Biologic-Warfare Agents
Biologic warfare is defined as the use of microorganisms or toxic
products derived from microorganisms to inflict mass casualties in
military and civilian populations (Horn 2003). At the time of the 1991
Gulf War, Iraq had an active biologic warfare program. Iraq developed
bombs, missile warheads, aerosol generators, and helicopter and jet
spray systems for dispersal of biological warfare agents (Leitenberg
2001). Iraqi sources reported that aflatoxin, botulinum toxin, and
Bacillus anthracis were loaded in missiles and air-delivery bombs in
preparation for
[[Page 15066]]
the Gulf War (Roffey et al. 2002). Of the four biological warfare
agents that Iraqi sources reported weaponized: aflatoxin, botulinum
toxin, Bacillus anthracis, and ricin, only anthrax is a living
microorganism and capable of multiplying in infected people. However,
no evidence has been found that Iraq deployed any weapons containing
biological warfare agents (Roffey et al. 2002; Zilinskas 1997).

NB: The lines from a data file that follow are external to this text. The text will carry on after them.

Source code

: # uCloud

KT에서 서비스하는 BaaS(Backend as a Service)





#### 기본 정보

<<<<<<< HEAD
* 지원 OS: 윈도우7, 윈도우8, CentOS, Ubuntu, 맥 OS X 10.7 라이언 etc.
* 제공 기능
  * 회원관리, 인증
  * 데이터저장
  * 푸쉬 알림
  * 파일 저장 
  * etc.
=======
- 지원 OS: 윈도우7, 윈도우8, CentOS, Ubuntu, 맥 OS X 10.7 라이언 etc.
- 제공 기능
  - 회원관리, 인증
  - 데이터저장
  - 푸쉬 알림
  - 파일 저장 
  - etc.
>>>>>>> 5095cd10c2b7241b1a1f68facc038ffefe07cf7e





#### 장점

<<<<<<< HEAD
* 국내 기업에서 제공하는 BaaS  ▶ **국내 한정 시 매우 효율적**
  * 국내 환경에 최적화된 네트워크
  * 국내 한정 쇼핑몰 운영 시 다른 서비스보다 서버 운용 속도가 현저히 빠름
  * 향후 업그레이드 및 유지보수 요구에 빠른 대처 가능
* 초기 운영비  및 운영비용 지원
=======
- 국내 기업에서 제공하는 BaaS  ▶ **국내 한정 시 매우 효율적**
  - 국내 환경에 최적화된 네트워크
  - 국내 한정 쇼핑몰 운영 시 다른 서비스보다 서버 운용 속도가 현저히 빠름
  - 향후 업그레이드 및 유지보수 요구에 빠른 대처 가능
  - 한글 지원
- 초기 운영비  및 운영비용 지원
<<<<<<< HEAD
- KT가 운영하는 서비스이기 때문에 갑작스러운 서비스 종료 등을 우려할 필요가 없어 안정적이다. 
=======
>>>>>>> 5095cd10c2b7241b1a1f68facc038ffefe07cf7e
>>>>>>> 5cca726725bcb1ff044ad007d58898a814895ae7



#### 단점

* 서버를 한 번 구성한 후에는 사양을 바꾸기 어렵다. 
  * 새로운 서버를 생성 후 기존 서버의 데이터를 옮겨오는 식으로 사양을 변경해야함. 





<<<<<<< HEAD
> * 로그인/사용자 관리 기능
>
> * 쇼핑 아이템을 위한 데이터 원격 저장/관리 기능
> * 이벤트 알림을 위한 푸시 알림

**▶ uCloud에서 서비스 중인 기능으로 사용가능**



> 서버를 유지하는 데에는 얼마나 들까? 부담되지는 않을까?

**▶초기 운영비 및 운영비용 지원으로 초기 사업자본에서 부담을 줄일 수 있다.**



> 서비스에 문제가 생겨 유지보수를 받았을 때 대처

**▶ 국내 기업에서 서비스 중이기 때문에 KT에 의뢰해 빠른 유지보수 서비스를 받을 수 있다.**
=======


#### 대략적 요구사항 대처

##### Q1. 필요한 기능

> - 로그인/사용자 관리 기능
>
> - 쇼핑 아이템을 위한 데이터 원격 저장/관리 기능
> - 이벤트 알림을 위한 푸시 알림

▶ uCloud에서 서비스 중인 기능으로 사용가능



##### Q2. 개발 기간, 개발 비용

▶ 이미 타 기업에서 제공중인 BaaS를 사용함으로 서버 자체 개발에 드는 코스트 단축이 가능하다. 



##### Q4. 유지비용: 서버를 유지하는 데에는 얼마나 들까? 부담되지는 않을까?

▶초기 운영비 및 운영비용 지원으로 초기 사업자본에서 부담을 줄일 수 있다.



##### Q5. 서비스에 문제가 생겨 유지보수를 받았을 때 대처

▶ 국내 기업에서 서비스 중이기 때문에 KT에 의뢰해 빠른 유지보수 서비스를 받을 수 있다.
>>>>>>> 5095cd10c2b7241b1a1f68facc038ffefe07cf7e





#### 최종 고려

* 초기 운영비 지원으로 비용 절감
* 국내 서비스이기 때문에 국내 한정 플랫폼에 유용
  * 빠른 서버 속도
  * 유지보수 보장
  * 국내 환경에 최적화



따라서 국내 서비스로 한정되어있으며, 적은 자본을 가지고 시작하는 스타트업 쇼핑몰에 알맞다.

Based on the NAS report, the Secretary has concluded that a
presumption is not warranted for any disease associated with exposure
to biological warfare agents because such weapons were not shown to
have been deployed in the Gulf War.
IV. Conclusion
After careful review of the findings of the 2006 NAS report, ``Gulf
War & Health Volume 5: Infectious Diseases,'' the Secretary has
determined that the scientific evidence presented in the report and
other information available to the Secretary indicate that no new
presumption of service connection is warranted for Al Eskan disease,
idiopathic acute eosinophilic pneumonia, wound and nosocomial
infection, mycoplasmas, or for any illness based on exposure to
biologic-warfare agents.
Approved: March 26, 2009.
John R. Gingrich,
Chief of Staff, Department of Veterans Affairs.